Prozess um Misshandlung und Vergewaltigung eines Mannes geht zu Ende

Hamburg - In einem Prozess um die Misshandlung und Vergewaltigung eines Mannes in Hamburg-Bergedorf sollen am Mittwochvormittag die Plädoyers gehalten werden.

Der Justiz-Aufnäher auf dem Pullover eines Beamten (Symbolbild).
Der Justiz-Aufnäher auf dem Pullover eines Beamten (Symbolbild).  © DPA

Möglicherweise werde die Strafkammer des Landgerichts am Nachmittag auch das Urteil verkünden, teilte ein Gerichtssprecher mit. Angeklagt sind drei Männer und eine Frau.

Ihnen wird schwerer Raub, Vergewaltigung und gefährliche Körperverletzung vorgeworfen.

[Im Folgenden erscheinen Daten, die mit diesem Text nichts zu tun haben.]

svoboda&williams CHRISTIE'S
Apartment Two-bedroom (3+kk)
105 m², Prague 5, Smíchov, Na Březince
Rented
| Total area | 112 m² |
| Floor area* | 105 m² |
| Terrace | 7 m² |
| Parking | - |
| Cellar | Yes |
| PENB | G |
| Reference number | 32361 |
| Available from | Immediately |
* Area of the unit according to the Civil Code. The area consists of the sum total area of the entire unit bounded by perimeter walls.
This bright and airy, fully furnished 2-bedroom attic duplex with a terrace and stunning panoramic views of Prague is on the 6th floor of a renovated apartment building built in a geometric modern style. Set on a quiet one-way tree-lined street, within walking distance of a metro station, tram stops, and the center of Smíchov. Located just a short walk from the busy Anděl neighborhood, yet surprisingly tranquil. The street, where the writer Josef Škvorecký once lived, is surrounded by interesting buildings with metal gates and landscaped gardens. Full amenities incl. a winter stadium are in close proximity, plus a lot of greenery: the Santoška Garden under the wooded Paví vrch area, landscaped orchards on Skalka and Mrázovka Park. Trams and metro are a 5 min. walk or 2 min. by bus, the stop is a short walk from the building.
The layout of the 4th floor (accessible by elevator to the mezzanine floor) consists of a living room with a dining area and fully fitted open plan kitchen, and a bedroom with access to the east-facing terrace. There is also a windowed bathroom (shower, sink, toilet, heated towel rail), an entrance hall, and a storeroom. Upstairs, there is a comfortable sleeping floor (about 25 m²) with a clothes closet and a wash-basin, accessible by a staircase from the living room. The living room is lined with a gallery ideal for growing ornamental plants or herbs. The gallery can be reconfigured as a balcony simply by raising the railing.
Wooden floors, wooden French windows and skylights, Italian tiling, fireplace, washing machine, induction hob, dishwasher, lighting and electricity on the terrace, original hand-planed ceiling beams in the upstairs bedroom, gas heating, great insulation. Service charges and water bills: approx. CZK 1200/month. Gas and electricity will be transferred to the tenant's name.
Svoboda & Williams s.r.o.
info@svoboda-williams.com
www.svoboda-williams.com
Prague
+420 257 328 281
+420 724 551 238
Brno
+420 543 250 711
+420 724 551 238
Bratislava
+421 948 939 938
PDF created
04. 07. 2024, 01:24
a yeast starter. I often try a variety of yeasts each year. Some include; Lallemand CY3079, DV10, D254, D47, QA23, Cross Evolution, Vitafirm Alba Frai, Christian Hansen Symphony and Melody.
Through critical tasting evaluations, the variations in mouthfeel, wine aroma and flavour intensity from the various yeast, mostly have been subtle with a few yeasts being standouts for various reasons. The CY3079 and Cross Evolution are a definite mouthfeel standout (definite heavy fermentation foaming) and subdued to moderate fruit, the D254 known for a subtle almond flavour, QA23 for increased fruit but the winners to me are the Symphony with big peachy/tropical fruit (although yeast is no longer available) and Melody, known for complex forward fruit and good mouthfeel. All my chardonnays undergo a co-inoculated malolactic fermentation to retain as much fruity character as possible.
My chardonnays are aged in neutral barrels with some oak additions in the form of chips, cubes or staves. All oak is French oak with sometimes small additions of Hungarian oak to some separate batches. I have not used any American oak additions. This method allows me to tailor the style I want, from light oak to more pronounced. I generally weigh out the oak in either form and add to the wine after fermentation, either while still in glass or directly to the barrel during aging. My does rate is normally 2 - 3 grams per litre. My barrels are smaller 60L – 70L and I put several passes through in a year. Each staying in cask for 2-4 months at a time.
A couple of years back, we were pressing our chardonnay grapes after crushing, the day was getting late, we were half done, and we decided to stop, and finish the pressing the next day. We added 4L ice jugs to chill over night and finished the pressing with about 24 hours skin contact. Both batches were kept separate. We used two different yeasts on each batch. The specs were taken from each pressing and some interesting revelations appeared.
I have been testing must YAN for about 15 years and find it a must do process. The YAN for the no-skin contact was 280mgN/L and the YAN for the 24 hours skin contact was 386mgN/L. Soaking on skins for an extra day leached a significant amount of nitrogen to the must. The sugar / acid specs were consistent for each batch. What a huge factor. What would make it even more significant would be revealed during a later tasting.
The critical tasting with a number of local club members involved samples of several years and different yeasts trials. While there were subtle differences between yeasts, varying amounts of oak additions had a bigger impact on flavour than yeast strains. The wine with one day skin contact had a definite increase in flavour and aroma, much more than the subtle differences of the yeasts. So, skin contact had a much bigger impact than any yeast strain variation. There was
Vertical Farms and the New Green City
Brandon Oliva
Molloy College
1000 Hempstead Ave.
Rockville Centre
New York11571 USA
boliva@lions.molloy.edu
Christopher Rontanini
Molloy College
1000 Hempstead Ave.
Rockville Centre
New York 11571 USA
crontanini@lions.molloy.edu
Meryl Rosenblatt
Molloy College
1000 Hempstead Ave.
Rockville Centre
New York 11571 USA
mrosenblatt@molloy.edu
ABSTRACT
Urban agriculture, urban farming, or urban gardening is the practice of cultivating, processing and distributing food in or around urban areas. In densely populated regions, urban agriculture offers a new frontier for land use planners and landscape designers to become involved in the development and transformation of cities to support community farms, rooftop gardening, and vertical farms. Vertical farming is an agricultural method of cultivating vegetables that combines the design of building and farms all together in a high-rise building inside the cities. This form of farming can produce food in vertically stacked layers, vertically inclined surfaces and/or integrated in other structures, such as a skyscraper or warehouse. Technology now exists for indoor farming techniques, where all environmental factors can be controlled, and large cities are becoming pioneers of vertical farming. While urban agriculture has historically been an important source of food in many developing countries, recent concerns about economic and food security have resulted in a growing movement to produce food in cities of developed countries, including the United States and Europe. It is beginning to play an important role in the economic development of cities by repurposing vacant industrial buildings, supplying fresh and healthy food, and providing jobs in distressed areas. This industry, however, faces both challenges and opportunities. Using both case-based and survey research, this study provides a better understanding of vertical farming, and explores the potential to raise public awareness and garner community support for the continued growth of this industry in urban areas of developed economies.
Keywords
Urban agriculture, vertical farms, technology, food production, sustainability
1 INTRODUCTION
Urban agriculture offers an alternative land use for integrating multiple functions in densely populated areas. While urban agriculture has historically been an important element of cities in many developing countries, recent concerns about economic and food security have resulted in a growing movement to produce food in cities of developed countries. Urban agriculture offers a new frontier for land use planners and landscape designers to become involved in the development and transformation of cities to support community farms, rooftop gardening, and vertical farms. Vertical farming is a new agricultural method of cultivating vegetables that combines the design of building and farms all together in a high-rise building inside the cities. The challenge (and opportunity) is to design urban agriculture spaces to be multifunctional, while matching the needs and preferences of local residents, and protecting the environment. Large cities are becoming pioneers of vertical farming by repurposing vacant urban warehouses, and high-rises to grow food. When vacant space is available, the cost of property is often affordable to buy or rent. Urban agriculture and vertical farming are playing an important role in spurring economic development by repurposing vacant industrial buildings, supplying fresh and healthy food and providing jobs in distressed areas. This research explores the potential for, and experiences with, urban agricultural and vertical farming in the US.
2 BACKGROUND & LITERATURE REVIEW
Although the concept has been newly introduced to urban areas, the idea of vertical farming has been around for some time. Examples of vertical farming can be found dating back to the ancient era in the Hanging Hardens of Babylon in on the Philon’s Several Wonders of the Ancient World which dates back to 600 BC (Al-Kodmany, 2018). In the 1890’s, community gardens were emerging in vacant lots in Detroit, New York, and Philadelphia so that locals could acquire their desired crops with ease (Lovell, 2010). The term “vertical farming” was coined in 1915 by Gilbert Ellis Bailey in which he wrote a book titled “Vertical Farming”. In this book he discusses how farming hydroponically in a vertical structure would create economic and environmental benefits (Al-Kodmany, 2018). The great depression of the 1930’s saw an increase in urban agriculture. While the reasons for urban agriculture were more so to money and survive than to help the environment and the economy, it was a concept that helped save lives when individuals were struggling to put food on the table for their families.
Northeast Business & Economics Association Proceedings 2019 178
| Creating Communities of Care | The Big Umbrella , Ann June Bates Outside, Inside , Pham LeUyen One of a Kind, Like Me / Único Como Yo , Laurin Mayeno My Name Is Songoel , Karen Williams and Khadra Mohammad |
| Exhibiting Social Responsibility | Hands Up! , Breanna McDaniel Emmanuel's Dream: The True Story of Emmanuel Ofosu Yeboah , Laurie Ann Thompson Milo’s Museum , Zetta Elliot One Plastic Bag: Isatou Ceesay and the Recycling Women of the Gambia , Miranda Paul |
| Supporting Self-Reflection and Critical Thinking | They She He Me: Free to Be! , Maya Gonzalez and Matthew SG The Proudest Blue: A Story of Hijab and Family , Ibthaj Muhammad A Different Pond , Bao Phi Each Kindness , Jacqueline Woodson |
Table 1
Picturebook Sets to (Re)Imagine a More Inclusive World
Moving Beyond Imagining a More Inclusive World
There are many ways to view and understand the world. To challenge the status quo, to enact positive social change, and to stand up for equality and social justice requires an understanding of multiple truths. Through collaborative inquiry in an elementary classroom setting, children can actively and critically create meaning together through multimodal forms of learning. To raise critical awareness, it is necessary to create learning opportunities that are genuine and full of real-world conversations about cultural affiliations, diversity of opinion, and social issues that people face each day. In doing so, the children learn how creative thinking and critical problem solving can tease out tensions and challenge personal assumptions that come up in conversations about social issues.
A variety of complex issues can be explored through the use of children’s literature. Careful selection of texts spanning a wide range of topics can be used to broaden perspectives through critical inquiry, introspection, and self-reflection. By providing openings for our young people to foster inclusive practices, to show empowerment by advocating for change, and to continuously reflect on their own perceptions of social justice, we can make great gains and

Die drei Männer im Alter von 19, 31 und 35 Jahren sollen in der Nacht zum 4. Februar vergangenen Jahres bewaffnet und maskiert in die Wohnung der mitangeklagten 25-jährigen Frau, einer Schwester des 35-Jährigen, eingedrungen sein. Den dort anwesenden Mann sollen sie gefesselt, geschlagen und getreten haben.

Die Maskierten misshandelten den 24-Jährigen laut Anklage auch sexuell und zeichneten das Geschehen mit dem Handy auf. Schließlich seien sie mit dem Mobiltelefon, 200 Euro Bargeld und der EC-Karte des Opfers geflüchtet.

Über die Hintergründe der Tat wurde bislang nichts bekannt. Der Prozess findet vor einer Jugendkammer unter Ausschluss der Öffentlichkeit statt, weil der jüngste Angeklagte noch als Heranwachsender gilt.

Zur Urteilsverkündung sollen Zuschauer wieder zugelassen werden.

Der Eingang des Strafjustizgebäudes in Hamburg ist zu sehen.
Der Eingang des Strafjustizgebäudes in Hamburg ist zu sehen.  © DPA

Update, 14. Februar, 6.48 Uhr:

Wegen Misshandlung und Vergewaltigung eines 24-Jährigen hat das Landgericht Hamburg drei Männer und eine Frau zu Haftstrafen zwischen einem und fünf Jahren verurteilt.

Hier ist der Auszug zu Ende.